Actually, there is some info that can be found here and there on some forums (see below)
JDelay is, from what I've understood, a command-line tool that allows you to determine your sound card latency.
#1 : start jack
#2 : type jdelay in a terminal
#3 : patch connections in jack : input -> jdelay, jdelay -> output, you should get a tone in your speakers
#4 : latency is calculated, using phase difference between input and output
#5 : in the terminal, the latency is printed in msec.
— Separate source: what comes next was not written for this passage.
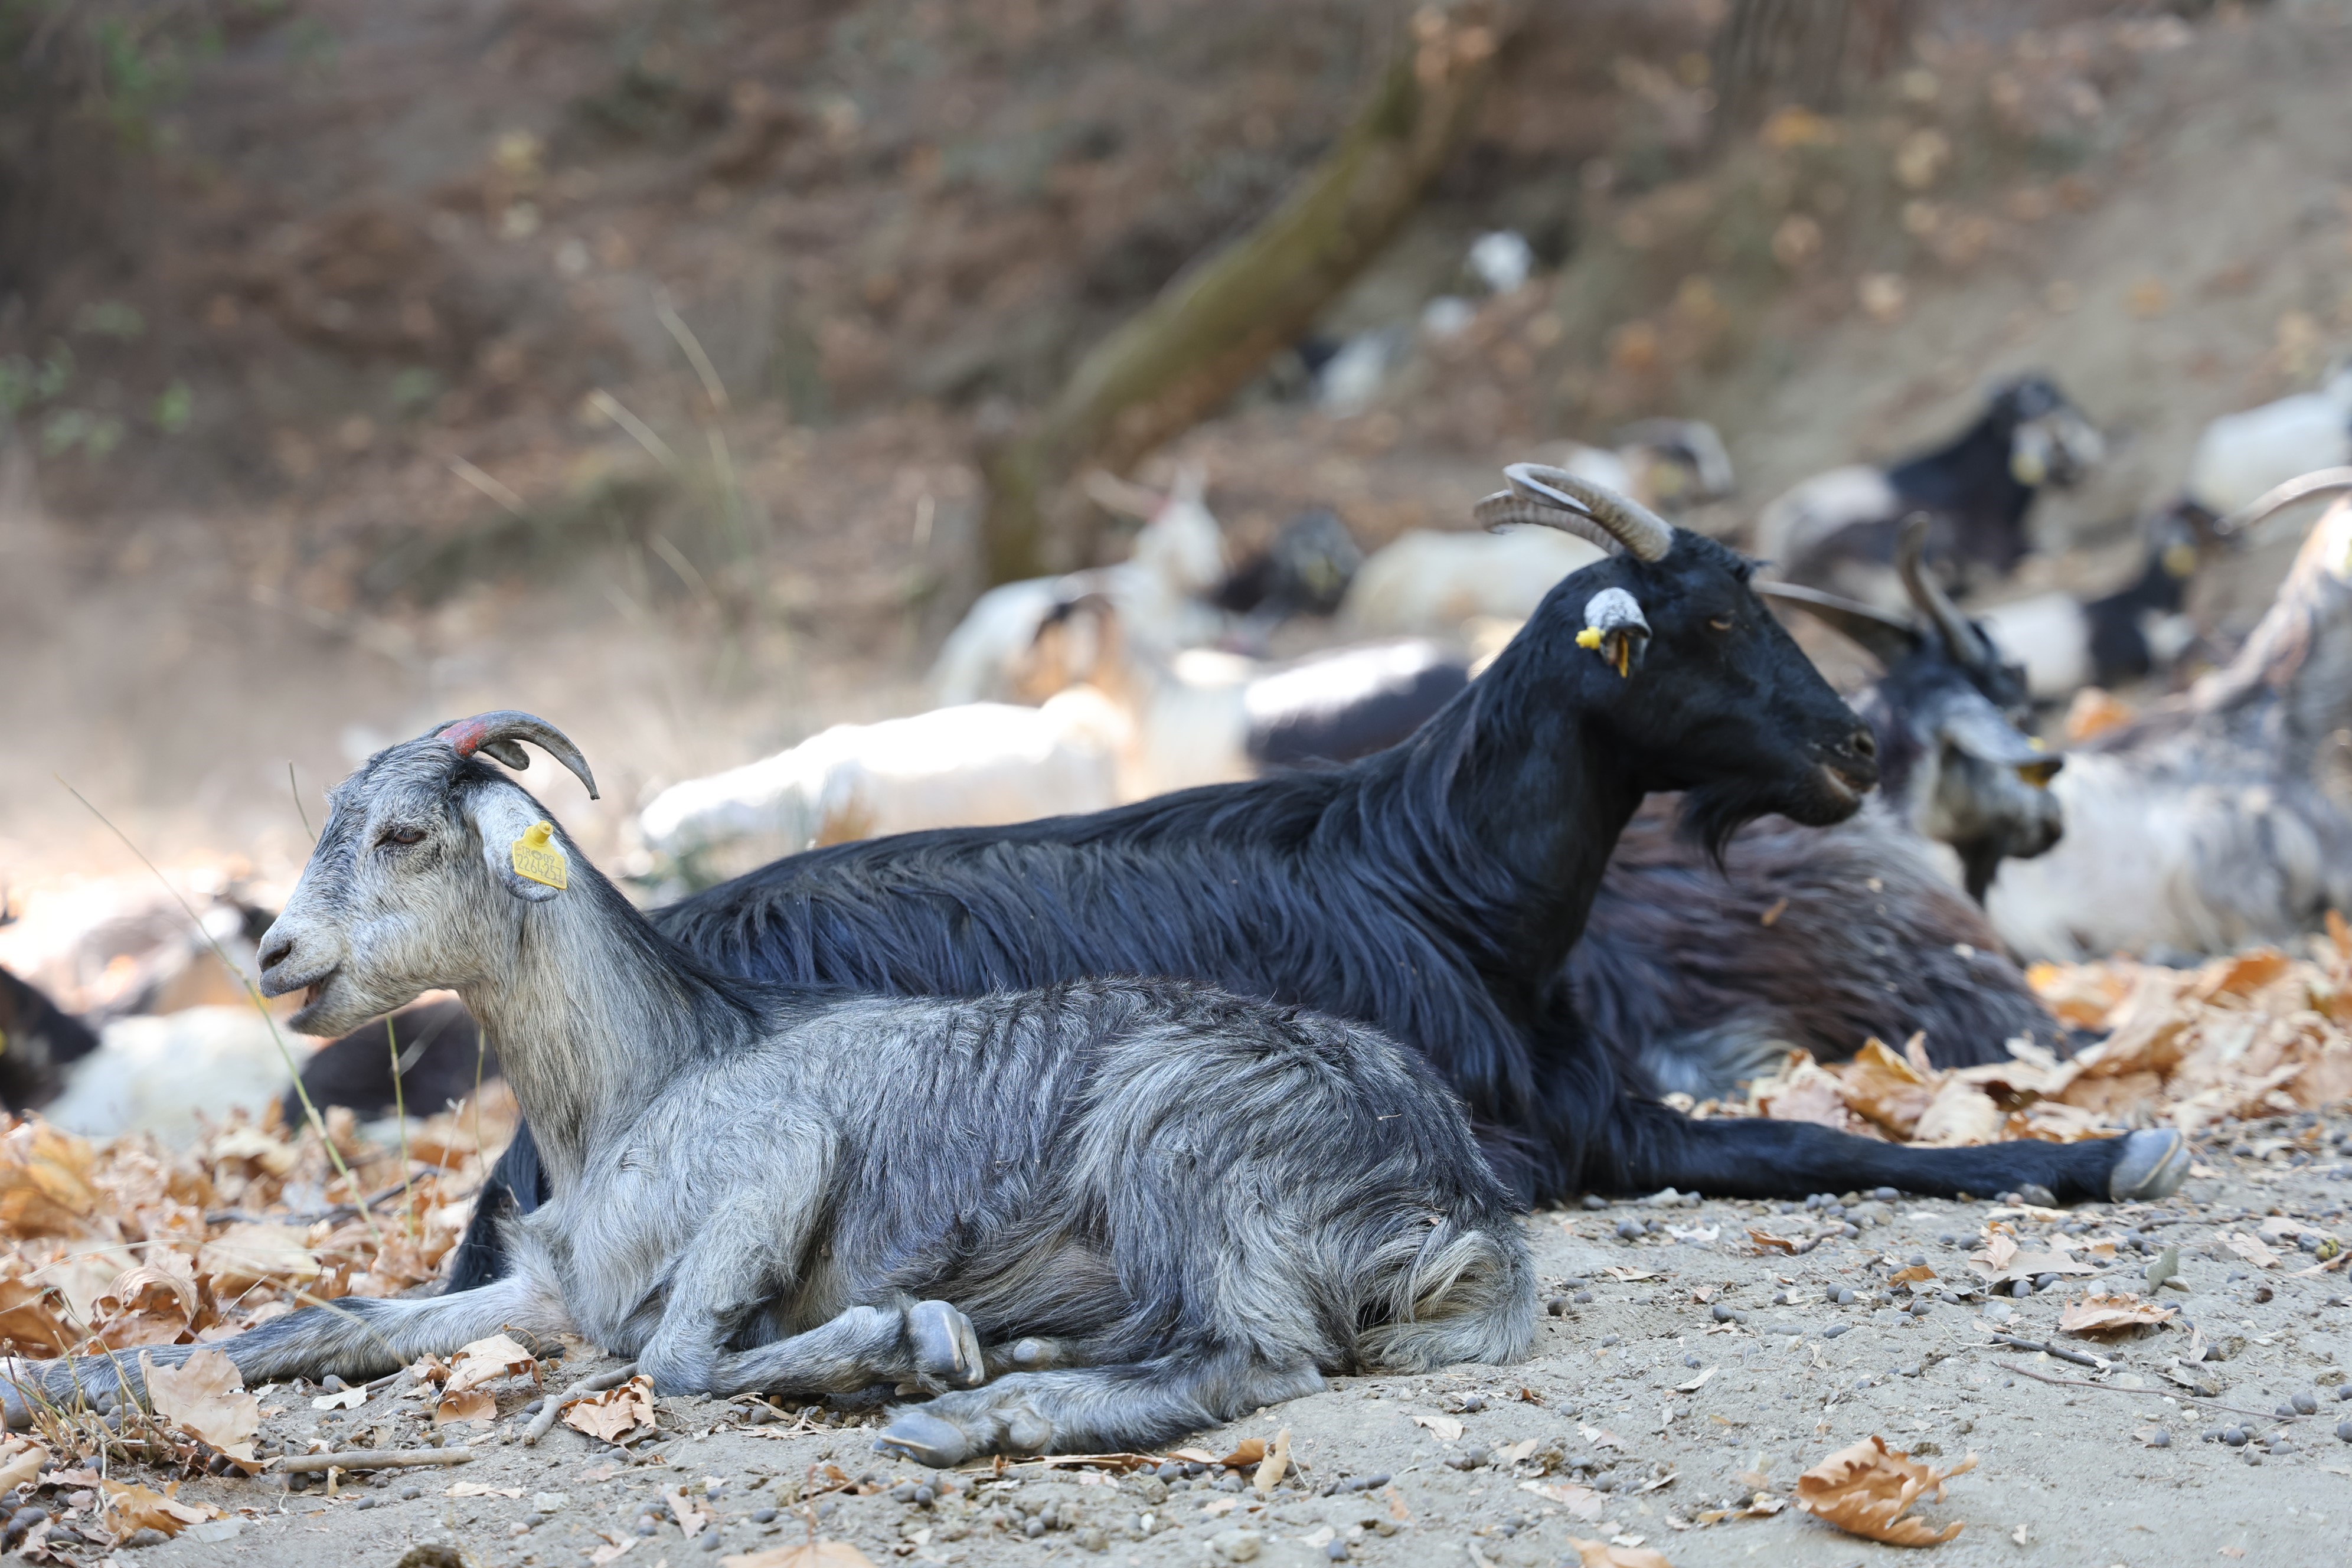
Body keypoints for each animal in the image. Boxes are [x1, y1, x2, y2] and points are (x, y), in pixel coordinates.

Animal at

It never worked on my soundcard, "signal below threshold" was all that was printed in my terminal.
You can find info here :
https://help.ubuntu.com/community/UbuntuStudio/FireWire_Recording in Preconditions/measure your latency
jy
2010/8/3 rob <rob@xxxxxxxxxxxxxxx>
On 01/08/10 19:37, Arvind Venkatasubramanian wrote:Thanks to Julien and Rui Capela. Being a musician and engineer, this seems to be a great place to land in and learn new stuff in this world of Linux audio. Currently, I am still not able to find document that I need to solve 2 existing problems:
Question on using JDelay:
I have only one web source that has some details about using this tool:
http://www.kokkinizita.net/linuxaudio/ and this reads: "It uses a phase measurements on a set of tones to measure the delay from the output to the input".
How do I use these phase measurements and how do I pass in these tones? Are they special tones? What kind of oscillator do I need to use to generate these special tones? How do I pass in an audio tick or click? How do I do other settings?